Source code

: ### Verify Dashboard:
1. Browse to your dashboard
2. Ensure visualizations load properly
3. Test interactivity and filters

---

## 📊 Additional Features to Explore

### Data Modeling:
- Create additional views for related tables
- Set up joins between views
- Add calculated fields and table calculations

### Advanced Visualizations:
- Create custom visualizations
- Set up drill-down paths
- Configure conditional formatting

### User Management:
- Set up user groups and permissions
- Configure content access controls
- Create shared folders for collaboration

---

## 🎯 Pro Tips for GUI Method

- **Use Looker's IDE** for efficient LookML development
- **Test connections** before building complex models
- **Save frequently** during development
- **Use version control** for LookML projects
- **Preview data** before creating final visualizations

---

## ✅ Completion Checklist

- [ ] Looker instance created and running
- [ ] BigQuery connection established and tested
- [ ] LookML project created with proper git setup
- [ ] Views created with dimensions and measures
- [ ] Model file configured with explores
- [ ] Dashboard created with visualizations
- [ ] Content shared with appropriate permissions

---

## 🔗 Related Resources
+++
Exercise brief ▸ Give back every entry, word for word.

Reply ▸
Source code

: ### Verify Dashboard:
1. Browse to your dashboard
2. Ensure visualizations load properly
3. Test interactivity and filters

---

## 📊 Additional Features to Explore

### Data Modeling:
- Create additional views for related tables
- Set up joins between views
- Add calculated fields and table calculations

### Advanced Visualizations:
- Create custom visualizations
- Set up drill-down paths
- Configure conditional formatting

### User Management:
- Set up user groups and permissions
- Configure content access controls
- Create shared folders for collaboration

---

## 🎯 Pro Tips for GUI Method

- **Use Looker's IDE** for efficient LookML development
- **Test connections** before building complex models
- **Save frequently** during development
- **Use version control** for LookML projects
- **Preview data** before creating final visualizations

---

## ✅ Completion Checklist

- [ ] Looker instance created and running
- [ ] BigQuery connection established and tested
- [ ] LookML project created with proper git setup
- [ ] Views created with dimensions and measures
- [ ] Model file configured with explores
- [ ] Dashboard created with visualizations
- [ ] Content shared with appropriate permissions

---

## 🔗 Related Resources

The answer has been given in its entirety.